### TASK INSTRUCTIONS
Only the text belongs in the copy: repeat each record exactly, without pictures.

EXTRACTED INFORMATION START

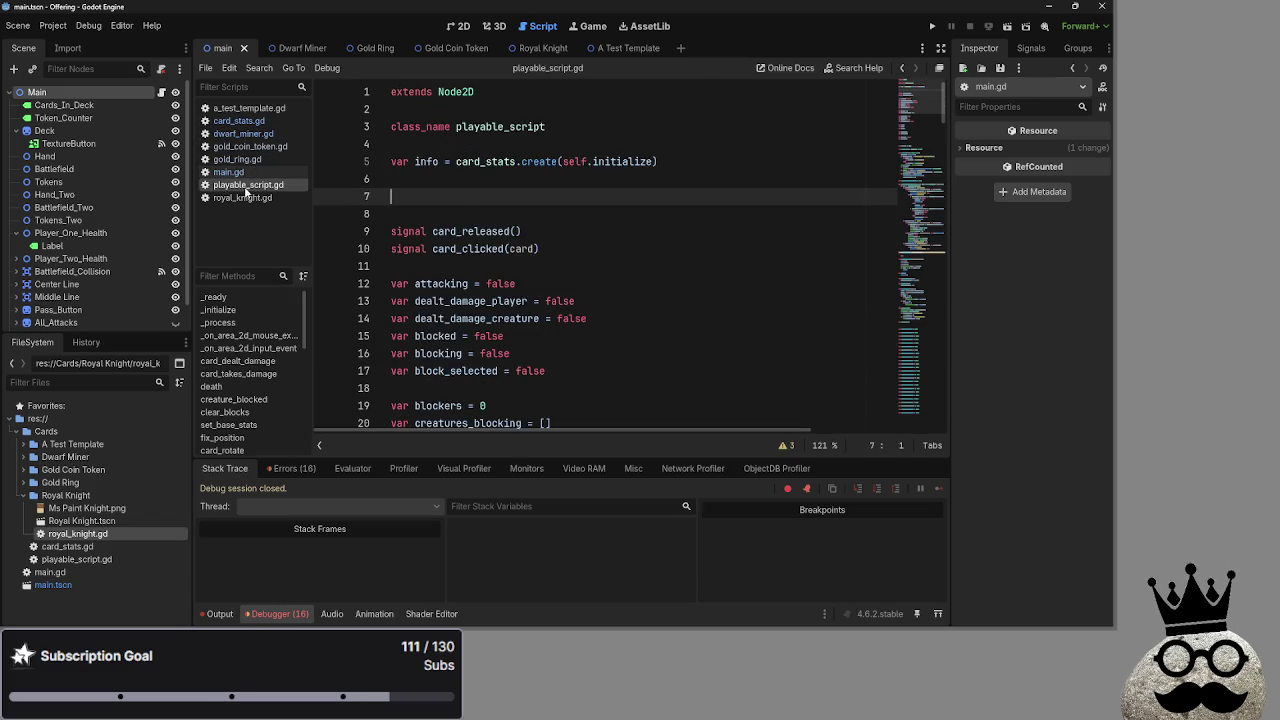
{"action": "scroll", "coordinate": [599, 291], "scroll_direction": "down", "scroll_amount": 5}
{"action": "scroll", "coordinate": [599, 291], "scroll_direction": "down", "scroll_amount": 10}
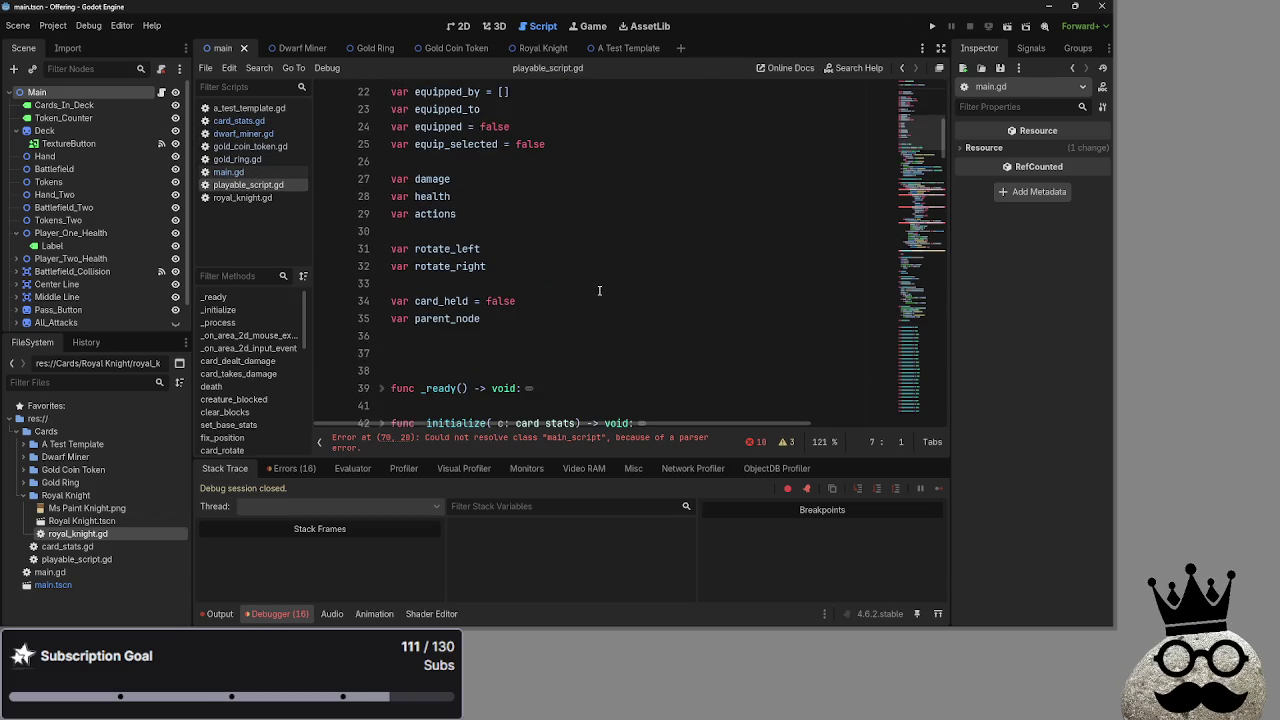
{"action": "scroll", "coordinate": [560, 283], "scroll_direction": "down", "scroll_amount": 4}
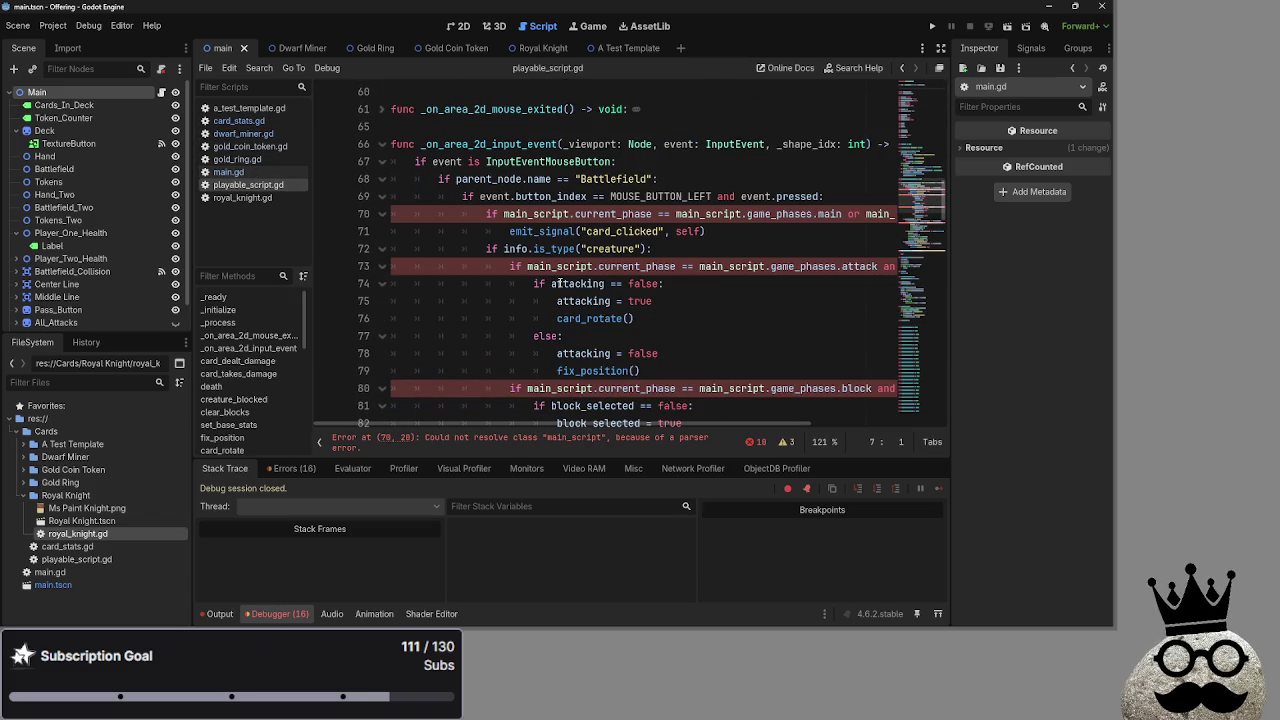
{"action": "scroll", "coordinate": [560, 283], "scroll_direction": "up", "scroll_amount": 2}
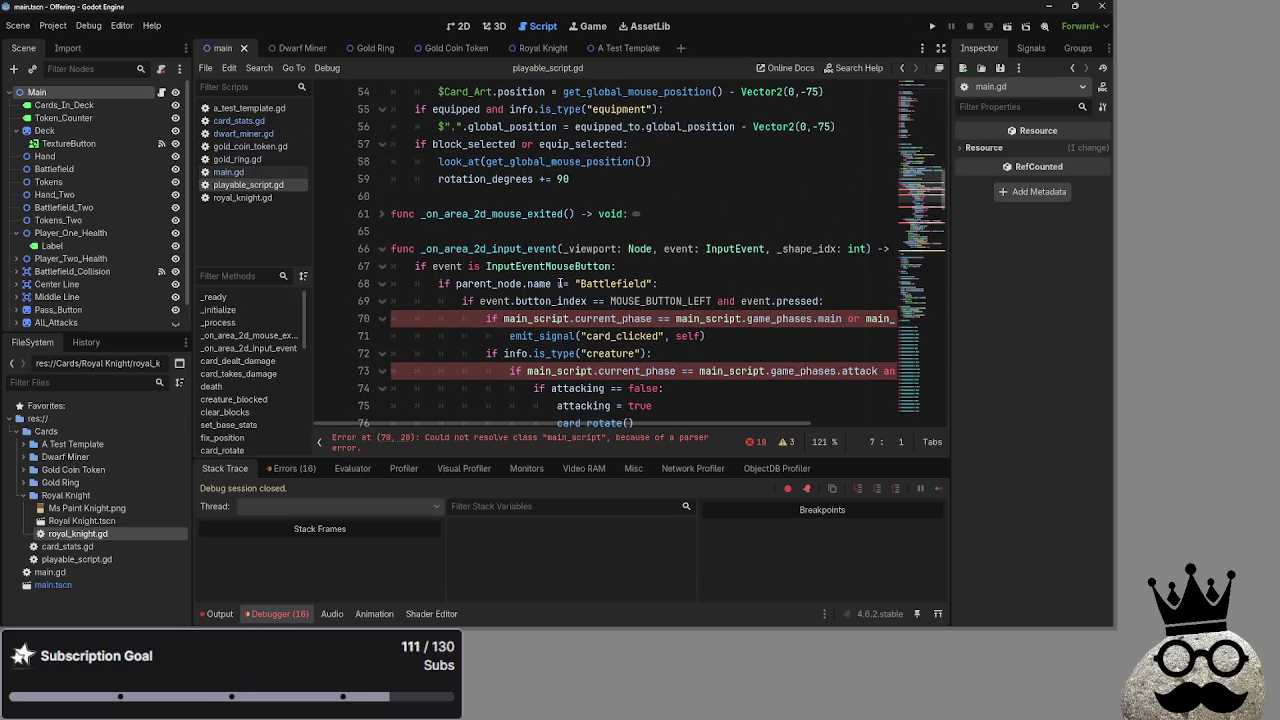
{"action": "left_click", "coordinate": [228, 172]}
{"action": "left_click", "coordinate": [234, 158]}
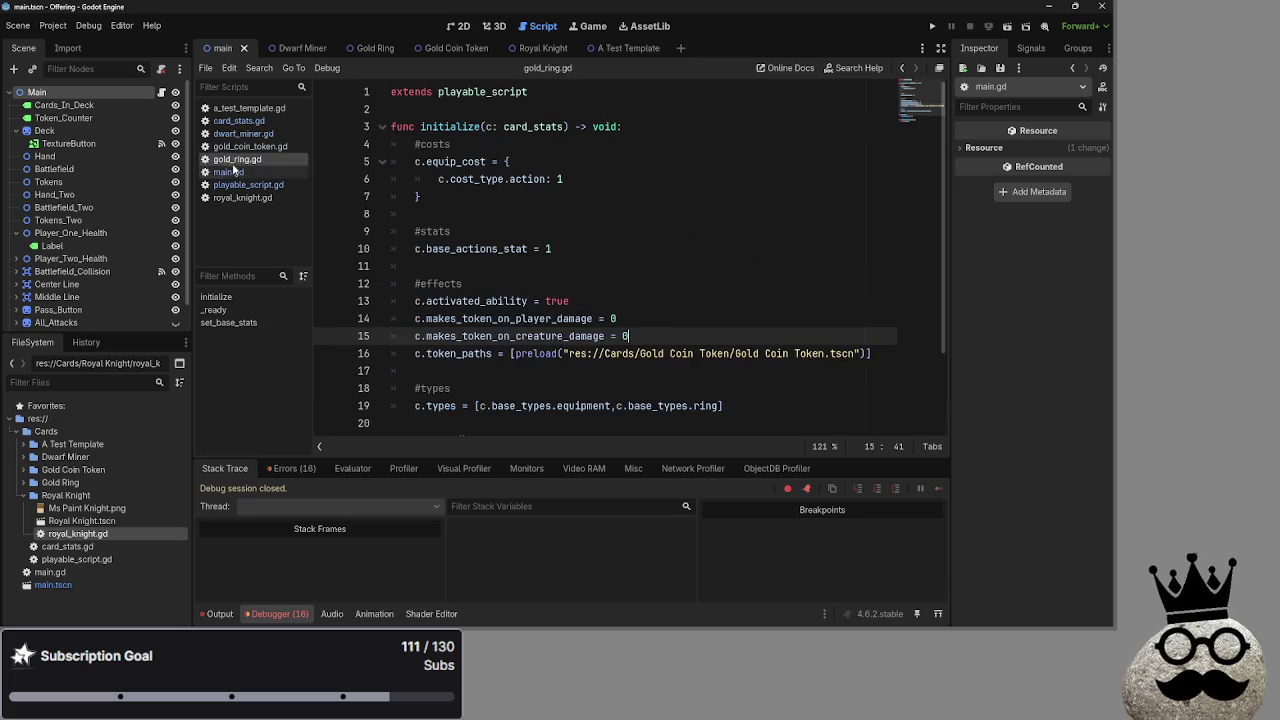
{"action": "left_click", "coordinate": [238, 146]}
{"action": "left_click", "coordinate": [241, 134]}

EXTRACTED INFORMATION END

### ANSWER TO THE EXERCISE
{"action": "scroll", "coordinate": [599, 291], "scroll_direction": "down", "scroll_amount": 5}
{"action": "scroll", "coordinate": [599, 291], "scroll_direction": "down", "scroll_amount": 10}
{"action": "scroll", "coordinate": [560, 283], "scroll_direction": "down", "scroll_amount": 4}
{"action": "scroll", "coordinate": [560, 283], "scroll_direction": "up", "scroll_amount": 2}
{"action": "left_click", "coordinate": [228, 172]}
{"action": "left_click", "coordinate": [234, 158]}
{"action": "left_click", "coordinate": [238, 146]}
{"action": "left_click", "coordinate": [241, 134]}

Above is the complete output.